----- Task input

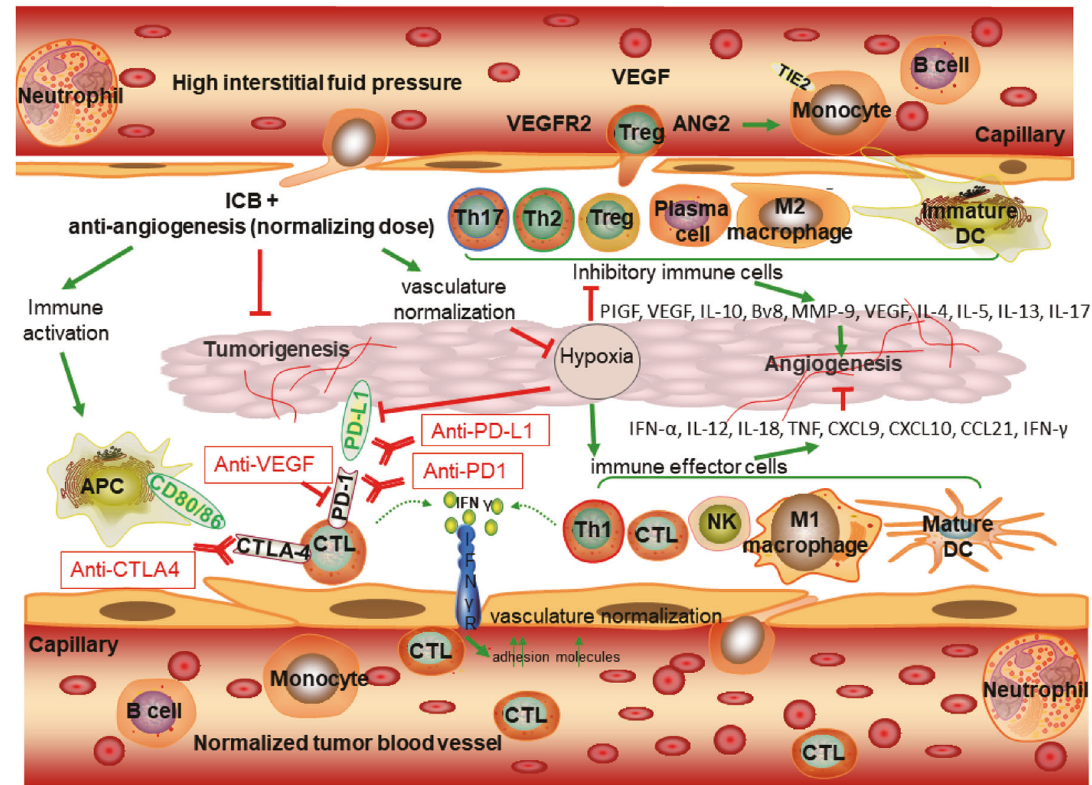
Fig. 1 Mechanistic rationale for immune checkpoint blockade in combination with anti-angiogenic agents. Combinatorial therapy activates the immune response and suppresses the inhibitory immune signals by decreasing the expression of multiple immune checkpoints, increasing the ratio of anti-/pro-tumor immune cells, and alleviating hypoxia by normalizing tumor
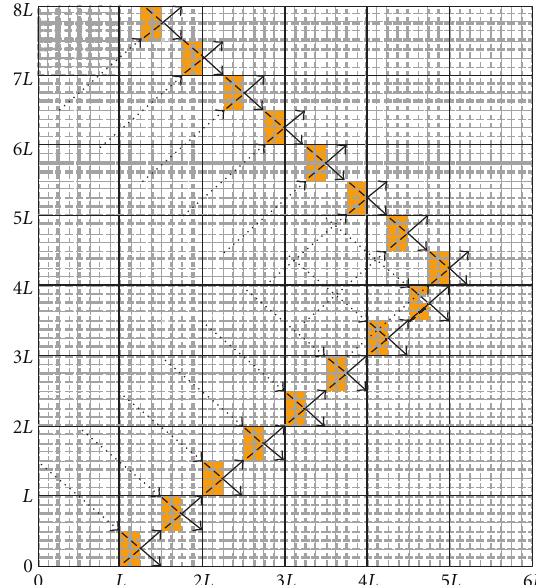
Figure 9: DFG for double-flow structures (DFS, Π = L , π = 1 / 2, shift = L/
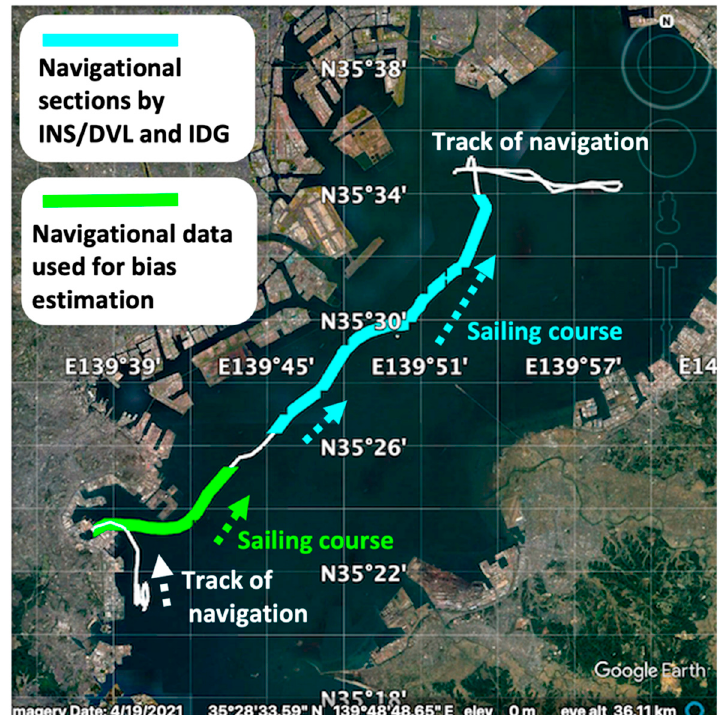
Figure 3. Navigation track of the experiment. Table 2. Sensor information.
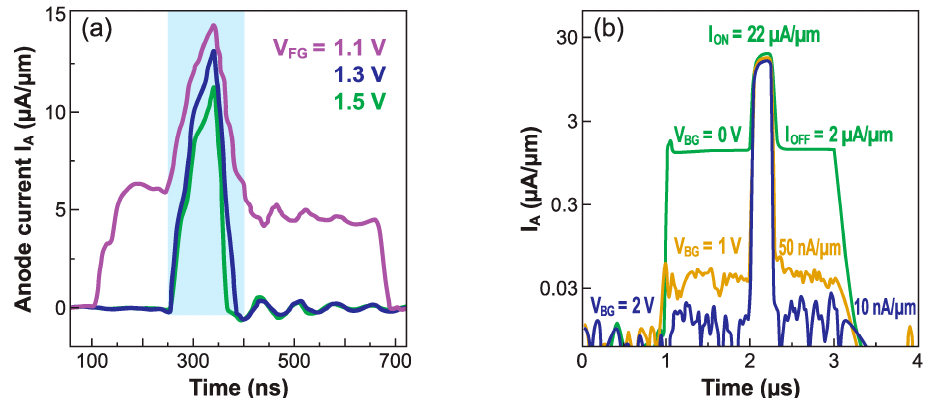
Figure 15. Current switch in response to a gate pulse showing the impact of ( a ) front-gate voltage (for V A = 0.8 V) and ( b ) ground-plane voltage V BG (V A = 1.1 V, V FG = 0.5 V, adapted from [32]). The gate pulse has a 0.5 V amplitude and varies, as in Figure 14b, between the indicated V FG value and a lower level.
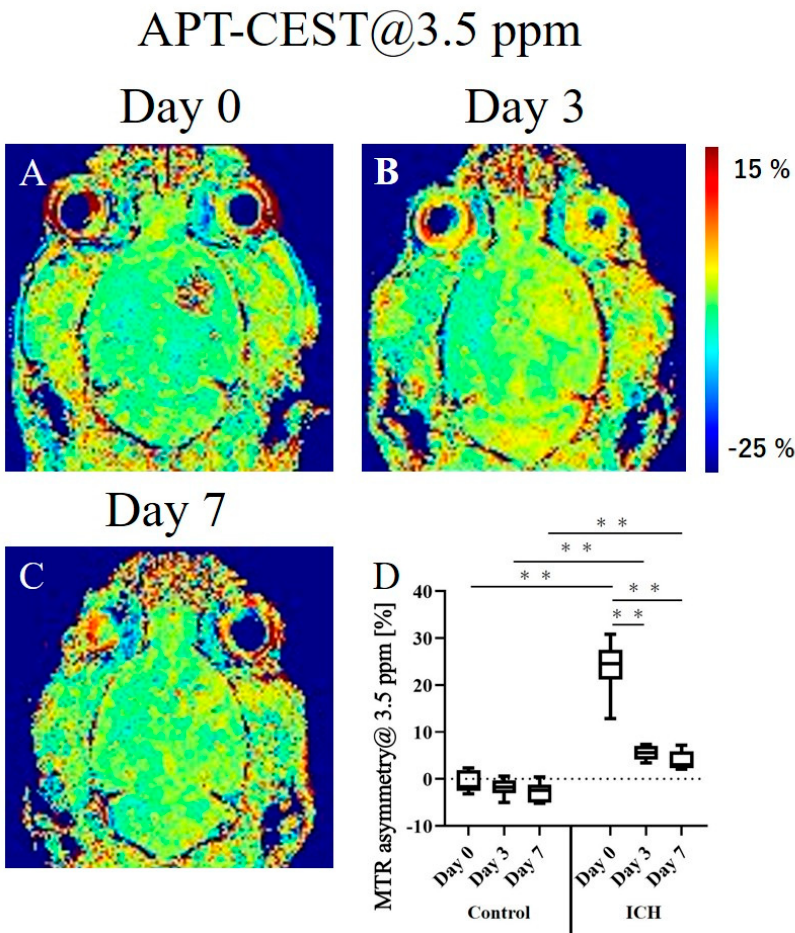
Figure 3. Representative MTR asymmetry maps of the intracranial hemorrhage (ICH) rat model obtained using APT-CEST imaging on postoperative days 0 ( A ), 3 ( B ), and 7 ( C ). ( D ) The graph depicts the longitudinal changes in MTR asymmetry value at 1.8 ppm of the hemorrhage site and the normal site. ** p < 0.01.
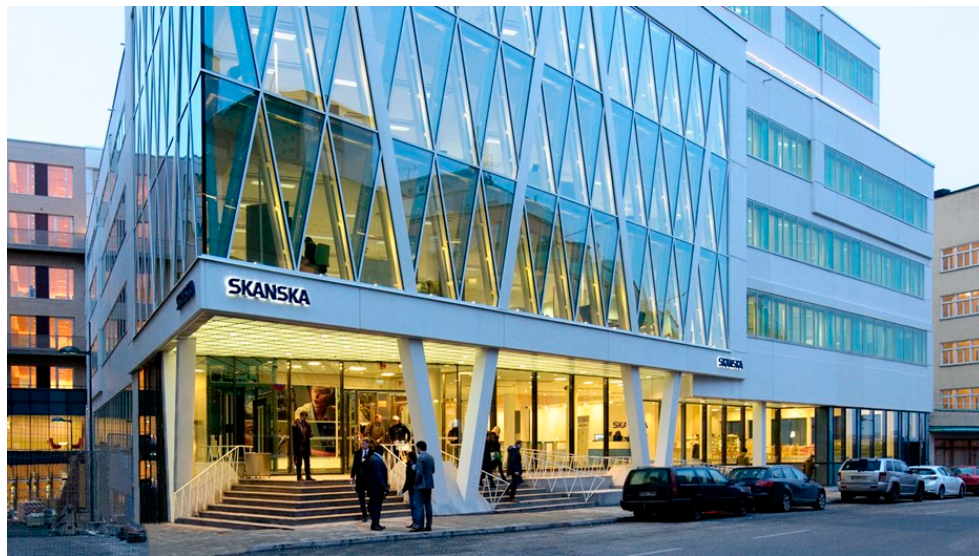
Figure 1. Entrance of the office building [27].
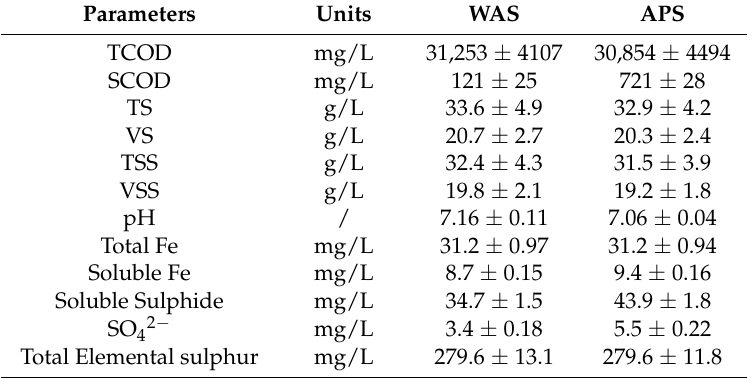
Table 1. The Characteristics of WAS and APS. WAS: waste-activated sludge; APS: alkaline-pretreated sludge; TCOD: total chemical oxygen demand; SCOD; soluble chemical oxygen demand; TS; total solids; VS: volatile solids; TSS: total suspended solids; and VSS: volatile suspended solids. Parameters Units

----------

> Task objective
Quote word for word only the lines above from the one containing "Figure 3. Representative" through the one containing "Figure 1. Entrance". Pictures stay out of your copy.

> Completed exercise
Figure 3. Representative MTR asymmetry maps of the intracranial hemorrhage (ICH) rat model obtained using APT-CEST imaging on postoperative days 0 ( A ), 3 ( B ), and 7 ( C ). ( D ) The graph depicts the longitudinal changes in MTR asymmetry value at 1.8 ppm of the hemorrhage site and the normal site. ** p < 0.01.
Figure 1. Entrance of the office building [27].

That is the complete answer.